━━━━━ TASK INPUTS ━━━━━

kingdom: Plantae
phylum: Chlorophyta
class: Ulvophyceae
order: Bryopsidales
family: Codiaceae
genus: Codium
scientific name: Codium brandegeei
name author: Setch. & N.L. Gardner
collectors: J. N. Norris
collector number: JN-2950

━━━━━

◆ WHAT THE TASK ASKS ◆
Can you rename "collector number" to "field number" throughout the material above and give all its lines again with nothing else changed?

◆ RESULT BELOW ◆
kingdom: Plantae
phylum: Chlorophyta
class: Ulvophyceae
order: Bryopsidales
family: Codiaceae
genus: Codium
scientific name: Codium brandegeei
name author: Setch. & N.L. Gardner
collectors: J. N. Norris
field number: JN-2950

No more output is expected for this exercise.